Data to process >>
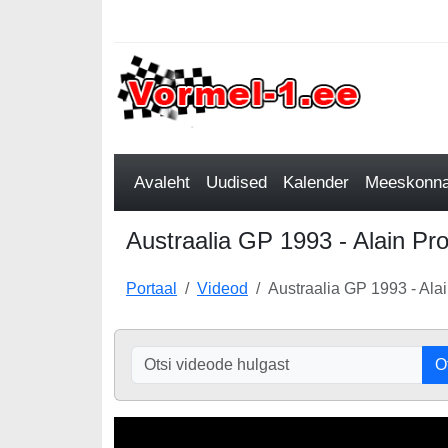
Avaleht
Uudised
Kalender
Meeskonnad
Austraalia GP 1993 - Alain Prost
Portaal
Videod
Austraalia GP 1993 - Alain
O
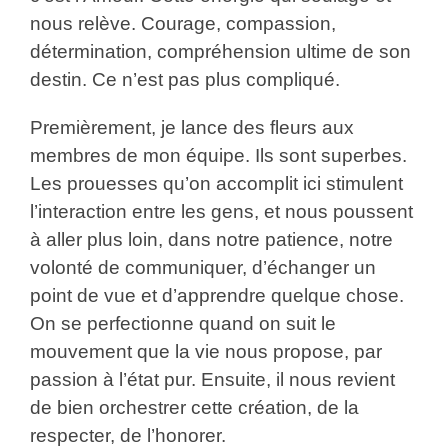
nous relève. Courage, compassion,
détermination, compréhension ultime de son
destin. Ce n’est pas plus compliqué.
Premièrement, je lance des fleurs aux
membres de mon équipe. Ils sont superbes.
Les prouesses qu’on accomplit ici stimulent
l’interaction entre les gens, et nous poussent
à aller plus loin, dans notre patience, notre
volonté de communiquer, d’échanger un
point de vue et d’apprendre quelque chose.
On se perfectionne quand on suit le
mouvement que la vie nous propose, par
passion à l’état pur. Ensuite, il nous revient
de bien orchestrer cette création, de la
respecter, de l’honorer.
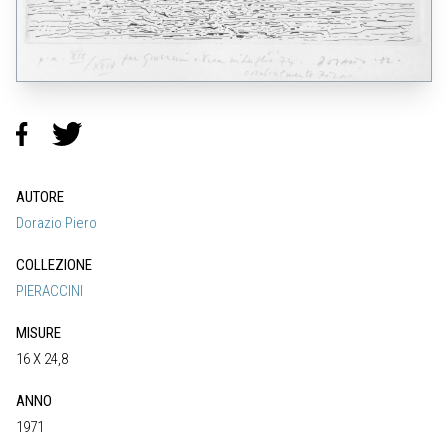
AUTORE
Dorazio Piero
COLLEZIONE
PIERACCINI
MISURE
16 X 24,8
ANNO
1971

* * *

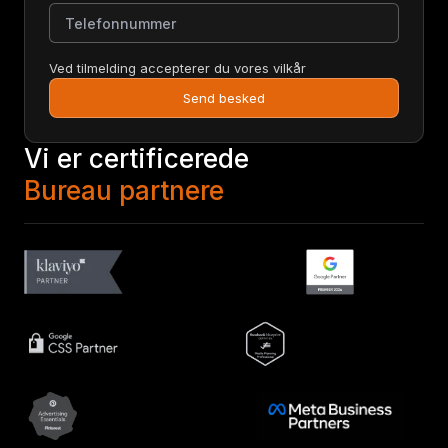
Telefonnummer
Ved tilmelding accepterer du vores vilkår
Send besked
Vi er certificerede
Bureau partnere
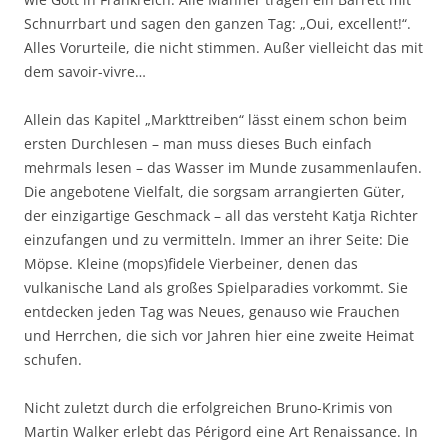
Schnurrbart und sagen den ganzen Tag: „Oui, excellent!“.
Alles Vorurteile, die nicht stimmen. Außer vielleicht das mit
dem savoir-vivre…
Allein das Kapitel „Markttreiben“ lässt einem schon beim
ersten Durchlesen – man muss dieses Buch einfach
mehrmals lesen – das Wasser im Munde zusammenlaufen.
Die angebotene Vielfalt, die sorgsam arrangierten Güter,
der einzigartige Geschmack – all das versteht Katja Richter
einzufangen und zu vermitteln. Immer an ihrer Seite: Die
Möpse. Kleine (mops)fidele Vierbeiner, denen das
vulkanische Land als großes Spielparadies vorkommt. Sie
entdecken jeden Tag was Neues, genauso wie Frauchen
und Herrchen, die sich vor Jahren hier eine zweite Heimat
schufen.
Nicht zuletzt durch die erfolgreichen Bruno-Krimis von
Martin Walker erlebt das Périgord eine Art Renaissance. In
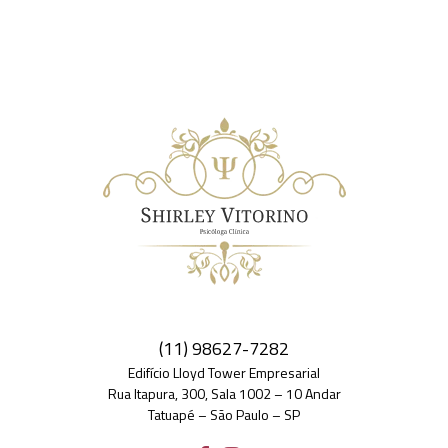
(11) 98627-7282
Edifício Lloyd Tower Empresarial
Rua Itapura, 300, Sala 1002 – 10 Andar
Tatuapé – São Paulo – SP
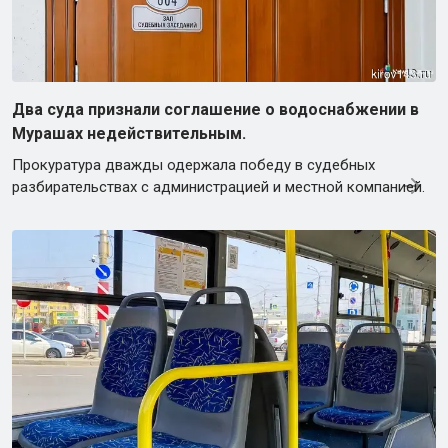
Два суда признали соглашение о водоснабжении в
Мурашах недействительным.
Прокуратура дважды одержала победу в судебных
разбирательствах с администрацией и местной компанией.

What is expected >>
Among the lines of the data, which ones contain the word "nous"? Show them.

Task answer >>
nous relève. Courage, compassion,
l’interaction entre les gens, et nous poussent
mouvement que la vie nous propose, par
passion à l’état pur. Ensuite, il nous revient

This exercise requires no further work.